The task:
Filter the entries and keep only the lines where the string "الله" appears.

Supplied data:
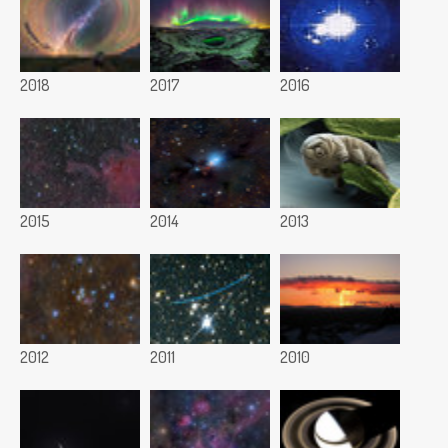
2018
2017
2016
2015
2014
2013
2012
2011
2010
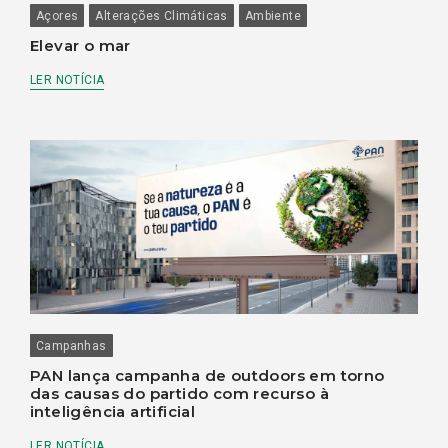
Açores
Alterações Climáticas
Ambiente
Elevar o mar
LER NOTÍCIA
Campanhas
PAN lança campanha de outdoors em torno
das causas do partido com recurso à
inteligência artificial
LER NOTÍCIA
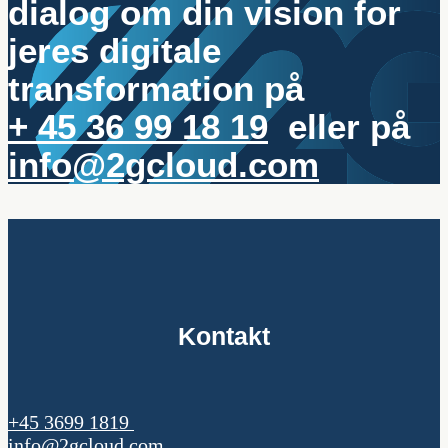
dialog om din vision for
jeres digitale
transformation på
+ 45 36 99 18 19
eller på
info@2gcloud.com
Kontakt
+45 3699 1819
info@2gcloud.com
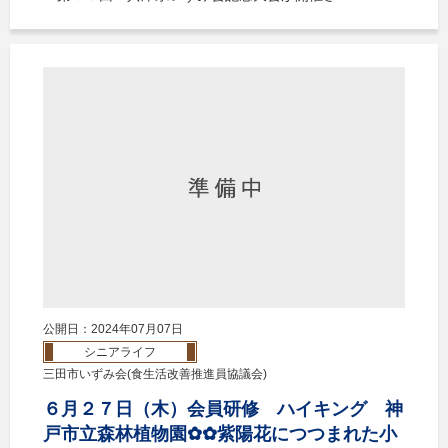
公開日：2024年07月07日
シニアライフ
三田市いずみ会(食生活改善推進員協議会)
６月２７日（木）会員研修 ハイキング 神
戸市立森林植物園✿✿紫陽花につつまれた小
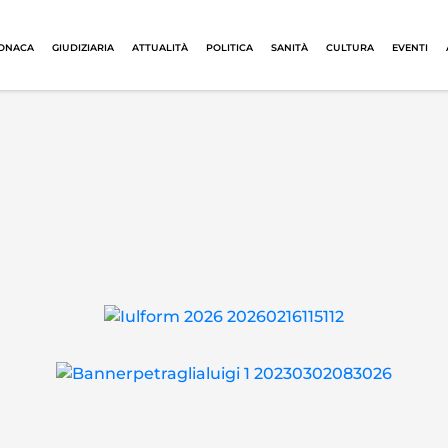
ONACA
GIUDIZIARIA
ATTUALITÀ
POLITICA
SANITÀ
CULTURA
EVENTI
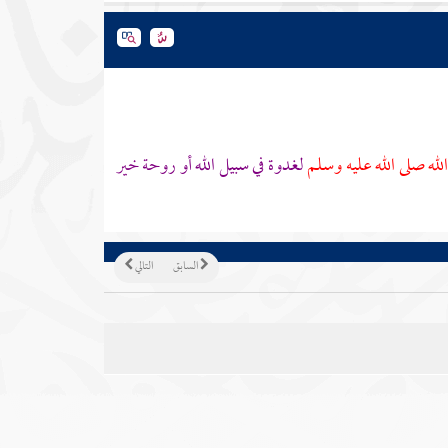
لله صلى الله عليه وسلم
لغدوة في سبيل الله أو روحة خير
السابق
التالي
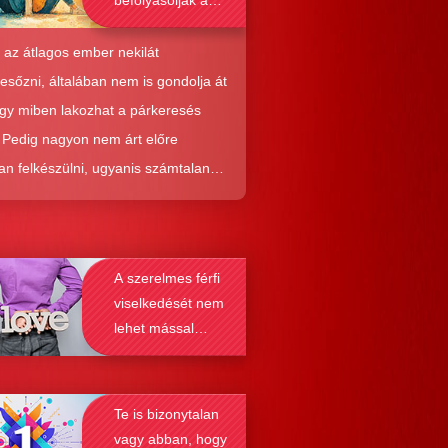
befolyásolják a
társkeresést is?
 az átlagos ember nekilát
resőzni, általában nem is gondolja át
ogy miben lakozhat a párkeresés
. Pedig nagyon nem árt előre
an felkészülni, ugyanis számtalan
tól képes megmenteni téged is az,
él alaposabban megismered a
resés működését, a párkapcsolatok
A szerelmes férfi
nek a receptjét, melyeket vizsgálva
viselkedését nem
nyosodik, hogy a kötődési típusok
lehet mással
solják a társkeresést.
összetéveszteni
Te is bizonytalan
vagy abban, hogy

Task output:
لله صلى الله عليه وسلم
لغدوة في سبيل الله أو روحة خير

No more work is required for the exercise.